GIVEN TASK
Render the whole listing below as a numbered list, one item per line, leaving out any blank lines.

TASK INPUT
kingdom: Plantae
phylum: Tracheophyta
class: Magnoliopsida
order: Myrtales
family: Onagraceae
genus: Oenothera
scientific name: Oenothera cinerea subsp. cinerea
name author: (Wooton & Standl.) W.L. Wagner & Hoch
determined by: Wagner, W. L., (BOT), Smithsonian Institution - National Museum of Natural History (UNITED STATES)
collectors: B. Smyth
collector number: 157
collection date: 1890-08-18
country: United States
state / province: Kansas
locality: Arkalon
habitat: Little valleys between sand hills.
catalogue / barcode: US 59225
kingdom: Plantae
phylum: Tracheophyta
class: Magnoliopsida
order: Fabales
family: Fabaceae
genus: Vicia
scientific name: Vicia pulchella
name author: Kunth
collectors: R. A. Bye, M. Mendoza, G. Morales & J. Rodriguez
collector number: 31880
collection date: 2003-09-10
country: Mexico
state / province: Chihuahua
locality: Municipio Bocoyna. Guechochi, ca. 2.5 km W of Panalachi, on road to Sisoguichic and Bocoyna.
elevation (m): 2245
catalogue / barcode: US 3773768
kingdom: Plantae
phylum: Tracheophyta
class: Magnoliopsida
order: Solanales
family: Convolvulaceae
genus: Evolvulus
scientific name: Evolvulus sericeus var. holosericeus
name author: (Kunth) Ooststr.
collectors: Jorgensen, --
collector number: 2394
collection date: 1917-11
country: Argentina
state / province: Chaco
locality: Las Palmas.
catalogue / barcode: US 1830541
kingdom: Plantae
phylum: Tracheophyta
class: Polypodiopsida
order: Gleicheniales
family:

COMPLETE ANSWER
1. kingdom: Plantae
2. phylum: Tracheophyta
3. class: Magnoliopsida
4. order: Myrtales
5. family: Onagraceae
6. genus: Oenothera
7. scientific name: Oenothera cinerea subsp. cinerea
8. name author: (Wooton & Standl.) W.L. Wagner & Hoch
9. determined by: Wagner, W. L., (BOT), Smithsonian Institution - National Museum of Natural History (UNITED STATES)
10. collectors: B. Smyth
11. collector number: 157
12. collection date: 1890-08-18
13. country: United States
14. state / province: Kansas
15. locality: Arkalon
16. habitat: Little valleys between sand hills.
17. catalogue / barcode: US 59225
18. kingdom: Plantae
19. phylum: Tracheophyta
20. class: Magnoliopsida
21. order: Fabales
22. family: Fabaceae
23. genus: Vicia
24. scientific name: Vicia pulchella
25. name author: Kunth
26. collectors: R. A. Bye, M. Mendoza, G. Morales & J. Rodriguez
27. collector number: 31880
28. collection date: 2003-09-10
29. country: Mexico
30. state / province: Chihuahua
31. locality: Municipio Bocoyna. Guechochi, ca. 2.5 km W of Panalachi, on road to Sisoguichic and Bocoyna.
32. elevation (m): 2245
33. catalogue / barcode: US 3773768
34. kingdom: Plantae
35. phylum: Tracheophyta
36. class: Magnoliopsida
37. order: Solanales
38. family: Convolvulaceae
39. genus: Evolvulus
40. scientific name: Evolvulus sericeus var. holosericeus
41. name author: (Kunth) Ooststr.
42. collectors: Jorgensen, --
43. collector number: 2394
44. collection date: 1917-11
45. country: Argentina
46. state / province: Chaco
47. locality: Las Palmas.
48. catalogue / barcode: US 1830541
49. kingdom: Plantae
50. phylum: Tracheophyta
51. class: Polypodiopsida
52. order: Gleicheniales
53. family:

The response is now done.